- _Recorded information_
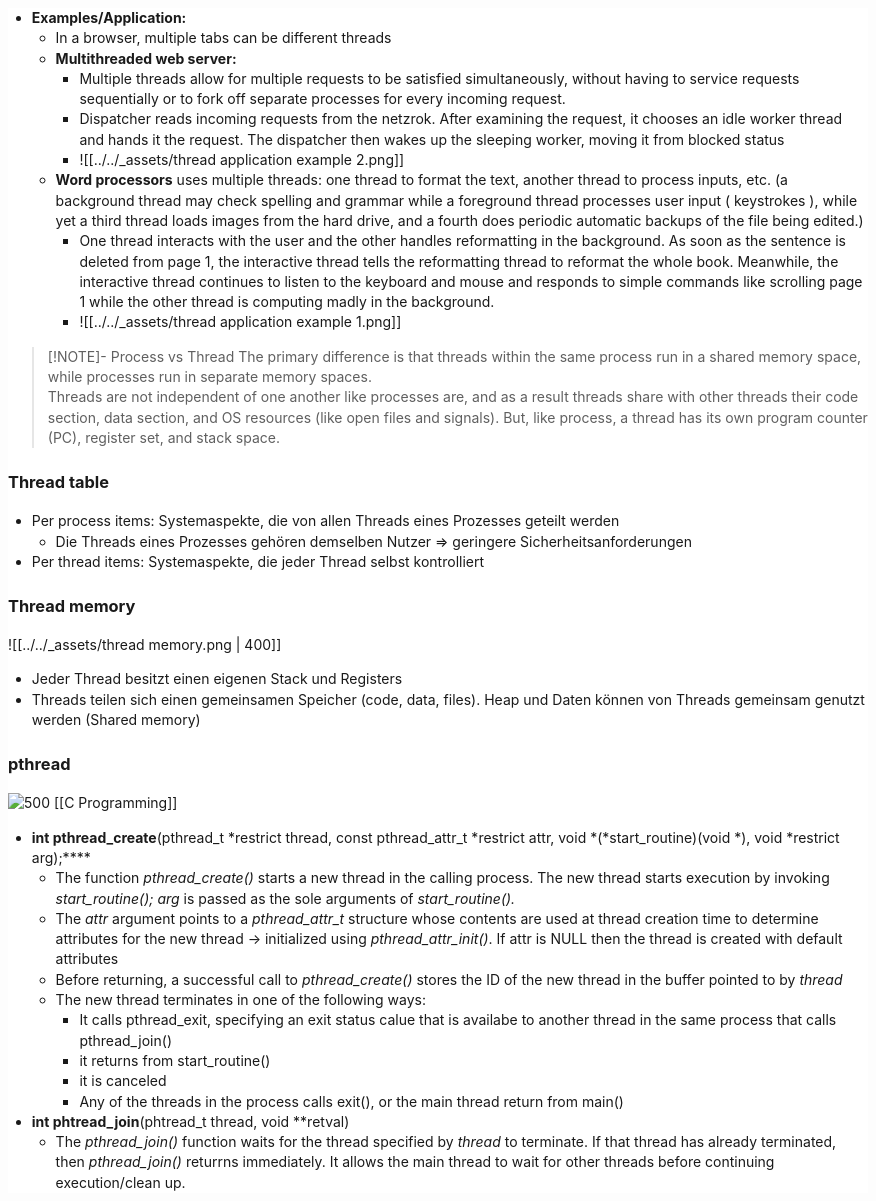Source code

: - **Examples/Application:** 
	- In a browser, multiple tabs can be different threads
	- **Multithreaded web server:** 
		- Multiple threads allow for multiple requests to be satisfied simultaneously, without having to service requests sequentially or to fork off separate processes for every incoming request.
		- Dispatcher reads incoming requests from the netzrok. After examining the request, it chooses an idle worker thread and hands it the request. The dispatcher then wakes up the sleeping worker, moving it from blocked status
		- ![[../../_assets/thread application example 2.png]]
	- **Word processors** uses multiple threads: one thread to format the text, another thread to process inputs, etc. (a background thread may check spelling and grammar while a foreground thread processes user input ( keystrokes ), while yet a third thread loads images from the hard drive, and a fourth does periodic automatic backups of the file being edited.)
		- One thread interacts with the user and the other handles reformatting in the background. As soon as the sentence is deleted from page 1, the interactive thread tells the reformatting thread to reformat the whole book. Meanwhile, the interactive thread continues to listen to the keyboard and mouse and responds to simple commands like scrolling page 1 while the other thread is computing madly in the background.
		- ![[../../_assets/thread application example 1.png]]
> [!NOTE]- Process vs Thread
> The primary difference is that threads within the same process run in a shared memory space, while processes run in separate memory spaces.  
> Threads are not independent of one another like processes are, and as a result threads share with other threads their code section, data section, and OS resources (like open files and signals). But, like process, a thread has its own program counter (PC), register set, and stack space.

### Thread table
- Per process items: Systemaspekte, die von allen Threads eines Prozesses geteilt werden
	- Die Threads eines Prozesses gehören demselben Nutzer => geringere Sicherheitsanforderungen
- Per thread items: Systemaspekte, die jeder Thread selbst kontrolliert

### Thread memory
![[../../_assets/thread memory.png | 400]]
- Jeder Thread besitzt einen eigenen Stack und Registers
- Threads teilen sich einen gemeinsamen Speicher (code, data, files). Heap und Daten können von Threads gemeinsam genutzt werden (Shared memory)

### pthread
![500](pthreads.png)
[[C Programming]]
- **int pthread_create**(pthread_t \*restrict thread, 
				    const pthread_attr_t \*restrict attr,
				    void \*(\*start_routine)(void \*),
				    void \*restrict arg);****
	- The function *pthread_create()* starts a new thread in the calling process. The new thread starts execution by invoking *start_routine();* *arg* is passed as the sole arguments of *start_routine().*
	- The *attr* argument points to a *pthread_attr_t* structure whose contents are used at thread creation time to determine attributes for the new thread -> initialized using *pthread_attr_init()*. If attr is NULL then the thread is created with default attributes
	- Before returning, a successful call to *pthread_create()* stores the ID of the new thread in the buffer pointed to by *thread*
	- The new thread terminates in one of the following ways:
		- It calls pthread_exit, specifying an exit status calue that is availabe to another thread in the same process that calls pthread_join()
		- it returns from start_routine()
		- it is canceled
		- Any of the threads in the process calls exit(), or the main thread return from main()
- **int phtread_join**(phtread_t thread, void \*\*retval)
	- The *pthread_join()* function waits for the thread specified by *thread* to terminate. If that thread has already terminated, then *pthread_join()* returrns immediately. It allows the main thread to wait for other threads before continuing execution/clean up.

- _Assignment_
Once every line of the listing that contains "calls" has been counted, give the total and nothing else.

- _Expected answer_
2